Despite Google’s failed efforts with an earlier electronic medical records product called Google Health, Doerr still sees Alphabet as player in the market, and he should know since he’s on the board. Doerr praised Verily, Alphabet’s life sciences unit, as a more promising project, as well as the various artificial intelligence research groups like Google Brain.
He also wouldn’t rule out Microsoft as an enterprise-focused health player, given the software giant’s efforts to get doctors using cloud technology.
Doerr is ultimately hoping that entrepreneurs and tech companies will start to build on top of traditional electronic medical records companies, like Epic and Cerner, rather than replace them altogether.
“This is a theme of mine,” he said.

From ad-tech to health-tech
Doerr said that tech companies can do to health care what Google co-founders Larry Page and Sergey Brin did to advertising, only at a much larger scale and with a much greater impact.
“I met Larry and Sergey in 1999 and they transformed advertising,” Doerr said
TV ads historically were bought and sold over martini lunches on Madison Avenue in New York, and advertisers made their decision based on personal connections. Google’s Ad Words replaced that method by introducing ways to target users and measure and track performance in real time.
“It propelled Google and the online industry to where today, where it’s bigger than online television advertising,” Doerr said.
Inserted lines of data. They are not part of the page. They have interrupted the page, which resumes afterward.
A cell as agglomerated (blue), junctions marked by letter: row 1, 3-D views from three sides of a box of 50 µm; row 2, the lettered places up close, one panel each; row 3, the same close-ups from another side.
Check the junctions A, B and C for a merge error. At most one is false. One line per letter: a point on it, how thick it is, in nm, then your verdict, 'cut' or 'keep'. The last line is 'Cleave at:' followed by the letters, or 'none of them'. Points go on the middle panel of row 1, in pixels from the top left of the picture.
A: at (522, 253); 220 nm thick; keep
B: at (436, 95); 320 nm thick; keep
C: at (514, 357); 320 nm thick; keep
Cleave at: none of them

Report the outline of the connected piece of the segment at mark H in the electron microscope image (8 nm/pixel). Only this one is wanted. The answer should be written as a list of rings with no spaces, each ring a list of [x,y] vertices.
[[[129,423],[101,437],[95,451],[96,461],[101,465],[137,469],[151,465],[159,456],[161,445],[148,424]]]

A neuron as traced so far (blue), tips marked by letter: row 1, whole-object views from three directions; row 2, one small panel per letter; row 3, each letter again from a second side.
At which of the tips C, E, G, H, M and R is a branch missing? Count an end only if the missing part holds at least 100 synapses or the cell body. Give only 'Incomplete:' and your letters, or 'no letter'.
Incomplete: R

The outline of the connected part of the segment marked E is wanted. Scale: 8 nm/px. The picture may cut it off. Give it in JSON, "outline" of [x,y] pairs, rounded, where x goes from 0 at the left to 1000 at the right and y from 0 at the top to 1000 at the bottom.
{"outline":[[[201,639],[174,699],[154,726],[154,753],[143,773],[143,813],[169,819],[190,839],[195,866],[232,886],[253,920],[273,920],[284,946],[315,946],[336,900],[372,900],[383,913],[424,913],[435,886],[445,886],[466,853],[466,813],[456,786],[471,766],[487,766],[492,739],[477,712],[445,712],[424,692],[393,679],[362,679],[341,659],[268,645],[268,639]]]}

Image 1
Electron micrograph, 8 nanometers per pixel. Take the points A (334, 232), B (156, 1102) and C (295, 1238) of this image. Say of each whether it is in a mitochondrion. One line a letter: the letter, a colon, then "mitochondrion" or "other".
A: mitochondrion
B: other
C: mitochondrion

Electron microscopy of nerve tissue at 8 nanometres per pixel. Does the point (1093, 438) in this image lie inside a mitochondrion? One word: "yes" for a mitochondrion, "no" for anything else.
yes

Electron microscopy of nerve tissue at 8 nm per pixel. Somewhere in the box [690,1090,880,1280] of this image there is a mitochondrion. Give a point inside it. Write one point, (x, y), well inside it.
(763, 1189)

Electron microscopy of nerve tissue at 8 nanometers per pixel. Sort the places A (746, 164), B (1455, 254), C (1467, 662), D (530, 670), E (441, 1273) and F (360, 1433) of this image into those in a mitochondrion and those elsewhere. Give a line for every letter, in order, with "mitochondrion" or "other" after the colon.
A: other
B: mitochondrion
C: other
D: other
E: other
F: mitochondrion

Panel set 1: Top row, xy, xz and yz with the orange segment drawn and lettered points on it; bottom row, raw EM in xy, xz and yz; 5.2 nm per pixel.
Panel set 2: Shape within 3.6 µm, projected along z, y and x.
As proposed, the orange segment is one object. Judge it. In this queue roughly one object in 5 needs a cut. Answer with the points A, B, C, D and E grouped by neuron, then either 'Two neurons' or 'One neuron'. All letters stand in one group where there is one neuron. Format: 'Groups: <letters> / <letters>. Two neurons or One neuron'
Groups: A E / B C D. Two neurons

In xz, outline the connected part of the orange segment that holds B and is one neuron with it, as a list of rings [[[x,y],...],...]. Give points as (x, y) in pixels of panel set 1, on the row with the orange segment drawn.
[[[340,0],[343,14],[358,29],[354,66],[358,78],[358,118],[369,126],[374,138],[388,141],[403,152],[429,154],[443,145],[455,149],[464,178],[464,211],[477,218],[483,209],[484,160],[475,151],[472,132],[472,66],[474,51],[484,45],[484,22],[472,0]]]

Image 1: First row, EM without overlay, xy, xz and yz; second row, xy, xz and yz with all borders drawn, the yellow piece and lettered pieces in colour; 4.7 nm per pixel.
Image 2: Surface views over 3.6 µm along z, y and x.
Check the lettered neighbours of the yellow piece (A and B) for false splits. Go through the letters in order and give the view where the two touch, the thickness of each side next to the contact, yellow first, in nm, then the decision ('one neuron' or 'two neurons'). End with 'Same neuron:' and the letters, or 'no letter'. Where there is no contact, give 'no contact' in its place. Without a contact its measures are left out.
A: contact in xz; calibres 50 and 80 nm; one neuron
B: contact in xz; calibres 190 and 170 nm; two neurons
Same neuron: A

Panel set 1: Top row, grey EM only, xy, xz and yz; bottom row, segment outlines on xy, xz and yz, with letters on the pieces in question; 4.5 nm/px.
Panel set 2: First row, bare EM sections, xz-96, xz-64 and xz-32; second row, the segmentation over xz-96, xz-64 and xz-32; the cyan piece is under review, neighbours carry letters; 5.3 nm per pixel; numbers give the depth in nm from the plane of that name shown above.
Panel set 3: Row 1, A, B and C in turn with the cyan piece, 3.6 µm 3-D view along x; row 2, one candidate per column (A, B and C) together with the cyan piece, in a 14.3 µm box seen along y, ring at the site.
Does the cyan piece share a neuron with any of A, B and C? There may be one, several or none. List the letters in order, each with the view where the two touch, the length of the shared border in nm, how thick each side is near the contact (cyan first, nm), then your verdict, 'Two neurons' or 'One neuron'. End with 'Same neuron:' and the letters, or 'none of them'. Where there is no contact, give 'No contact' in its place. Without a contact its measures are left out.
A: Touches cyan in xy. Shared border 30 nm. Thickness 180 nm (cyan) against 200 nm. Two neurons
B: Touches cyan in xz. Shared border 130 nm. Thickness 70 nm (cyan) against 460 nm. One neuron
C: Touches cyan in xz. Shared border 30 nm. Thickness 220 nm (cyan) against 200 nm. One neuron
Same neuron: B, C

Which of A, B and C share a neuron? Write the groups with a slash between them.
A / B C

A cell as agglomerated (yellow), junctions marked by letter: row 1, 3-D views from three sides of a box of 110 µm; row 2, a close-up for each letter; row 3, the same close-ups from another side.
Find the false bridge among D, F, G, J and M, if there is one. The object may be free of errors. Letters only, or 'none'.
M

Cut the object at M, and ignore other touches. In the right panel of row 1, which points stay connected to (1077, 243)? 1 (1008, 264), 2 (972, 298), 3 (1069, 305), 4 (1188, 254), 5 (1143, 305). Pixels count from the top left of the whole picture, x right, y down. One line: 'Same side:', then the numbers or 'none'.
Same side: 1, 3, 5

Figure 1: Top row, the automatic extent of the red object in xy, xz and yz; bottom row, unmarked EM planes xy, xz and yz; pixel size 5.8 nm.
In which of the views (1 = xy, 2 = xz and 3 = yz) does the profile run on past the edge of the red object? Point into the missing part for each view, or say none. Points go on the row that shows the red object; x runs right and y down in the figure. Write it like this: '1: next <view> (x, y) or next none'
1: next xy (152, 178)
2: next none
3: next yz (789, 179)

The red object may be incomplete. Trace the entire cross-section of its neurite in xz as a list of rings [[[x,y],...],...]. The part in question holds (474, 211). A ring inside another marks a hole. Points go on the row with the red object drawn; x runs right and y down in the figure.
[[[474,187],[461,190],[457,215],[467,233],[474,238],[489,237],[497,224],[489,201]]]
He cited U.S. online advertising as a $75 billion industry, while health-care spending is $3.5 trillion, or “50 times bigger,” he said.
To tap into health care, technology companies have to get access to data, which remains locked up and stored in formats that computers can’t access or can’t read. Big tech is aggressively working to address that problem. Amazon just released a service to help mine medical records, Alphabet is working with big hospitals to analyze health data to predict serious illness and Apple is looking to bring patient health information to the iPhone.
“My dream is to bring the efficiency of the ad words market to value-based care, to the health care markets,” Doerr said. “It’ll be harder because the data is literally incarcerated.”